* [RECORDS FOR THIS EXERCISE]
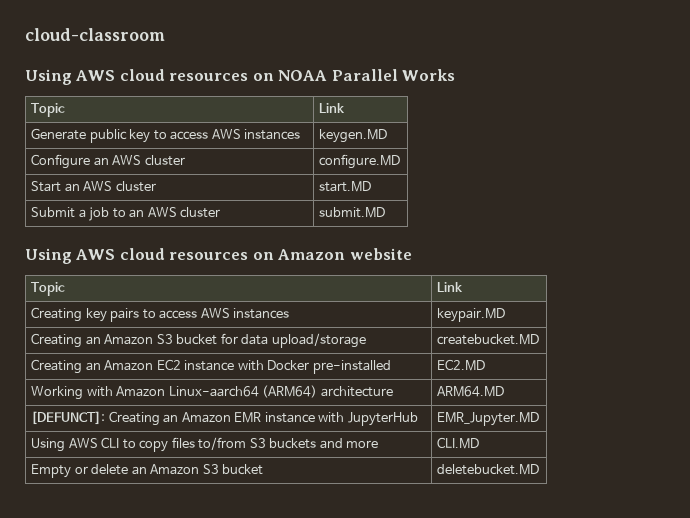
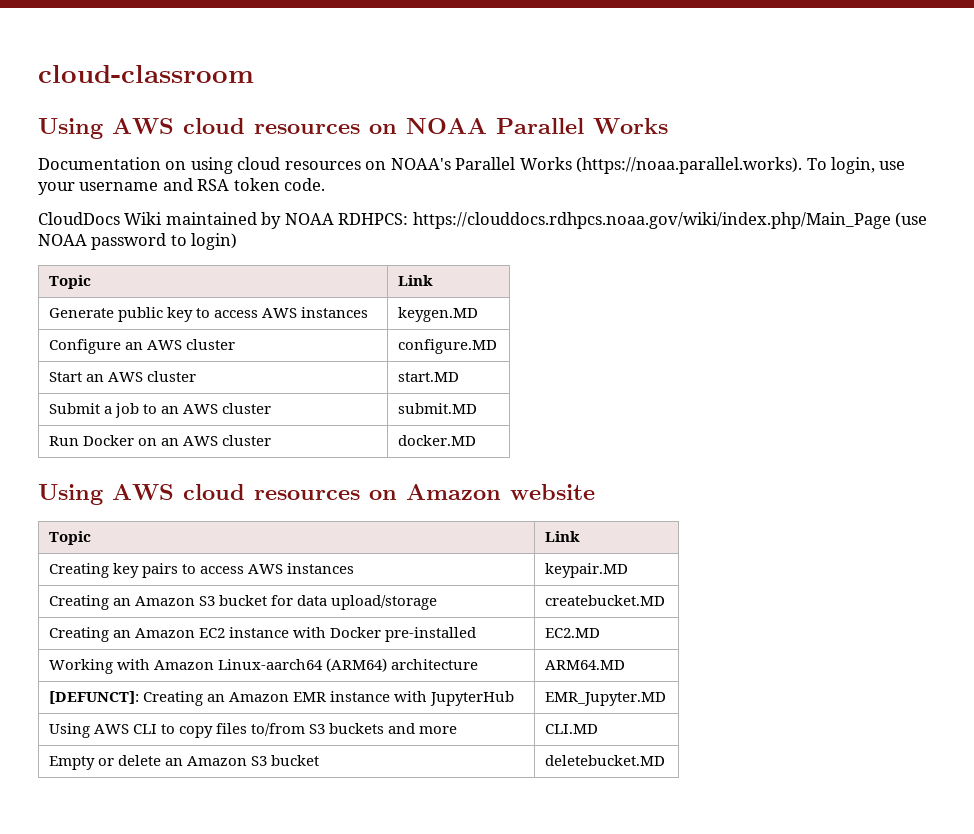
(456, 75) none -> [38,157,906,174] [38,178,326,195] [38,212,928,229] [38,233,238,250] // Documentation on using cloud resources on NOAA's Parallel Works (https://noaa.parallel.works). To login, use your username and RSA token code. // CloudDocs Wiki maintained by NOAA RDHPCS: https://clouddocs.rdhpcs.noaa.gov/wiki/index.php/Main_Page (use NOAA password to login)
(386, 212) none -> [48,435,272,446] [397,435,476,446] // Run Docker on an AWS cluster | docker.MD

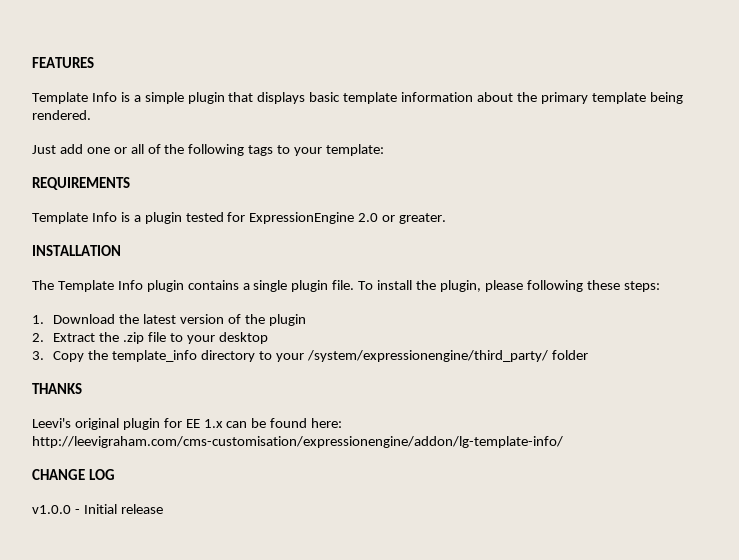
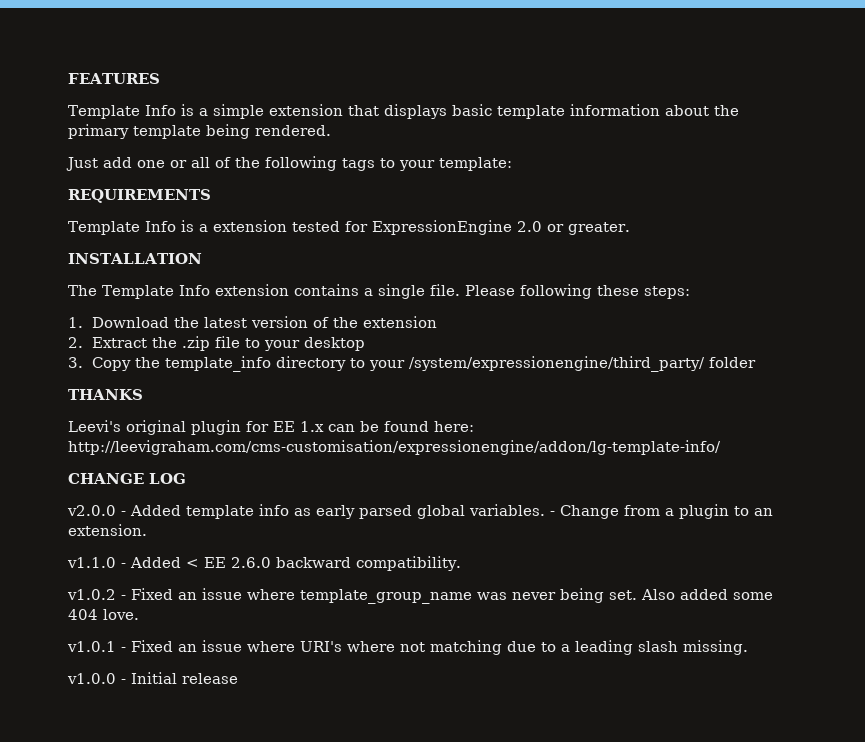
[187,92,225,104] plugin -> [268,104,343,116] extension
[144,212,182,224] plugin -> [212,220,287,232] extension
[146,280,184,292] plugin -> [214,284,289,296] extension
[291,280,523,292] plugin file. To install the plugin, please -> [429,284,515,296] file. Please
[268,314,306,326] plugin -> [363,316,438,328] extension
(115, 474) none -> [67,504,773,519] [68,524,147,536] [67,556,461,571] [67,588,773,604] [68,609,139,620] [67,640,748,655] // v2.0.0 - Added template info as early parsed global variables. - Change from a plugin to an extension. // v1.1.0 - Added < EE 2.6.0 backward compatibility. // v1.0.2 - Fixed an issue where template_group_name was never being set. Also added some 404 love. // v1.0.1 - Fixed an issue where URI's where not matching due to a leading slash missing.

* [PROBLEM STATEMENT] Whatever lies between the first line of the data and the line holding "[268,314,306,326] plugin ->", inclusive, should be repeated exactly, apart from the pictures.

* [EXERCISE ANSWER]
(456, 75) none -> [38,157,906,174] [38,178,326,195] [38,212,928,229] [38,233,238,250] // Documentation on using cloud resources on NOAA's Parallel Works (https://noaa.parallel.works). To login, use your username and RSA token code. // CloudDocs Wiki maintained by NOAA RDHPCS: https://clouddocs.rdhpcs.noaa.gov/wiki/index.php/Main_Page (use NOAA password to login)
(386, 212) none -> [48,435,272,446] [397,435,476,446] // Run Docker on an AWS cluster | docker.MD

[187,92,225,104] plugin -> [268,104,343,116] extension
[144,212,182,224] plugin -> [212,220,287,232] extension
[146,280,184,292] plugin -> [214,284,289,296] extension
[291,280,523,292] plugin file. To install the plugin, please -> [429,284,515,296] file. Please
[268,314,306,326] plugin -> [363,316,438,328] extension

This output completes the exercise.